Work instructions ::
In the records below, the line containing "left shoulder: (672, 355)" is the first to keep. Retype it and all later lines exactly, through the end.

Material for this task ::
[Start of Attachment]
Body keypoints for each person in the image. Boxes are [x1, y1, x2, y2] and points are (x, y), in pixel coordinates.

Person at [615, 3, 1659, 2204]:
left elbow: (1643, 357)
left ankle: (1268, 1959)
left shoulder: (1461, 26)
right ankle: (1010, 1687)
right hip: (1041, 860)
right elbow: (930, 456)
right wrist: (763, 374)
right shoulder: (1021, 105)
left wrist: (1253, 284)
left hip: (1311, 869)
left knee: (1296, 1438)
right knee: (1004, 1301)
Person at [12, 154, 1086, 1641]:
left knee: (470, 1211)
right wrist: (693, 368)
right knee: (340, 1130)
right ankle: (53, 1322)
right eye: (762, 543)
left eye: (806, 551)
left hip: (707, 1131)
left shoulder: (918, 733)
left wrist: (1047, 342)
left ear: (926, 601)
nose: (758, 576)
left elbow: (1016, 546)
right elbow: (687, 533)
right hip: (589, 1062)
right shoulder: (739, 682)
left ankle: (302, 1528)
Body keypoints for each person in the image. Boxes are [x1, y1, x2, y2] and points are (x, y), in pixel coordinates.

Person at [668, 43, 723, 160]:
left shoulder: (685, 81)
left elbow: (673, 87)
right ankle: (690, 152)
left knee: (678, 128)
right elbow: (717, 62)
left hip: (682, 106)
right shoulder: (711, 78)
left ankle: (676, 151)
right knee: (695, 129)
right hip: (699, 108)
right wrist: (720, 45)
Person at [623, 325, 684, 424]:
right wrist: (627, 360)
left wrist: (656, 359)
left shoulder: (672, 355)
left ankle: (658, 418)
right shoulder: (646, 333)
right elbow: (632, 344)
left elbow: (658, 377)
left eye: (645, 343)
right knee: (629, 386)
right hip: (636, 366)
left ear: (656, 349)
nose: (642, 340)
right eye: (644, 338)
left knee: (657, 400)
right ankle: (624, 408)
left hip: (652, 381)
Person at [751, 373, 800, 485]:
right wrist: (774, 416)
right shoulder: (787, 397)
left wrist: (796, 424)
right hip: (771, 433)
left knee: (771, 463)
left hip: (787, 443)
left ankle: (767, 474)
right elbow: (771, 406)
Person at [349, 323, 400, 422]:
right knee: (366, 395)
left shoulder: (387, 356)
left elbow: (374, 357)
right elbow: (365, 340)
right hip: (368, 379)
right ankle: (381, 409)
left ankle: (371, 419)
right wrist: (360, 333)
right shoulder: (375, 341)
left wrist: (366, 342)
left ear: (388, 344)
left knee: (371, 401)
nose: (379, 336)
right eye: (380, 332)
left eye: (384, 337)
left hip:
[End of Attachment]
Response for this exercise ::
left shoulder: (672, 355)
left ankle: (658, 418)
right shoulder: (646, 333)
right elbow: (632, 344)
left elbow: (658, 377)
left eye: (645, 343)
right knee: (629, 386)
right hip: (636, 366)
left ear: (656, 349)
nose: (642, 340)
right eye: (644, 338)
left knee: (657, 400)
right ankle: (624, 408)
left hip: (652, 381)
Person at [751, 373, 800, 485]:
right wrist: (774, 416)
right shoulder: (787, 397)
left wrist: (796, 424)
right hip: (771, 433)
left knee: (771, 463)
left hip: (787, 443)
left ankle: (767, 474)
right elbow: (771, 406)
Person at [349, 323, 400, 422]:
right knee: (366, 395)
left shoulder: (387, 356)
left elbow: (374, 357)
right elbow: (365, 340)
right hip: (368, 379)
right ankle: (381, 409)
left ankle: (371, 419)
right wrist: (360, 333)
right shoulder: (375, 341)
left wrist: (366, 342)
left ear: (388, 344)
left knee: (371, 401)
nose: (379, 336)
right eye: (380, 332)
left eye: (384, 337)
left hip:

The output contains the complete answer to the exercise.